Bacteriology of experimental gingivitis in young adult humans

Abstract
From replicate trials of experimental gingivitis in 4 periodontally healthy subjects, 166 bacterial species and subspecies were detected among 3034 randomly selected isolates from 96 samples. If these bacteira, Actinomyces naeslundii (serotype III and phenotypically similar strains that were unreactive with available antisera), A. odontolyticus (serotype I and phenotypically similar strains that were unreactive with avaialble antisera), Fusobacterium nucleatum, Lactobacillus sp. D-2, Streptococcus anginosus, Veillonella parvula and Treponema spp. A appeared to be the most likely etiological agents of gingivitis. Statistical interpretations indicated that the greatest source of microbiological variation of the total flora observed was person-to-person differences in the floras.

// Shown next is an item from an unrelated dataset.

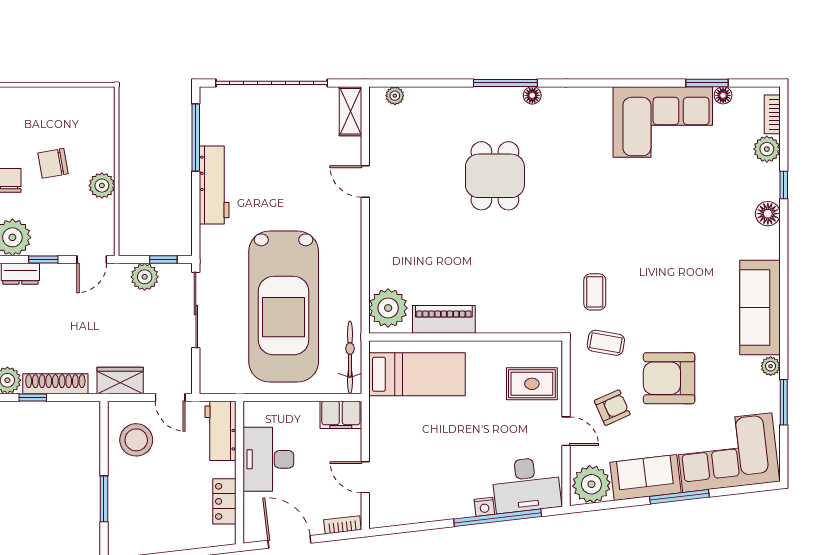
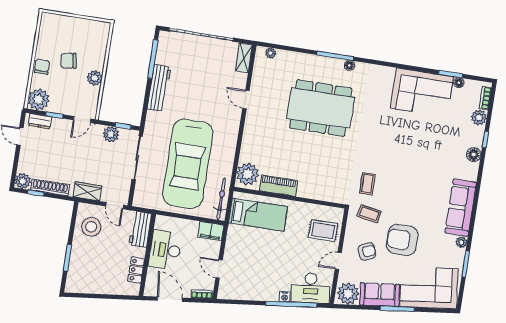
dining table: (495, 176) -> (321, 108), width x1.87, depth x1.24
door: (566, 431) -> (338, 261), swing flipped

The next greatest source of variation was the inflammatory status of the sample sites. Person-to-person differences were smallest at experimental day 4. The floras becmae more diverse with time and as gingivitis developed and progressed. Analyzes indicated that sequential colonization by certain species was repeatable and therefore probably predictable. Variation was relatively small between replicate trials, between 2 sites on the same teeth sampled on the same day and between the same sites sampled at the same relative time in a replicate trial.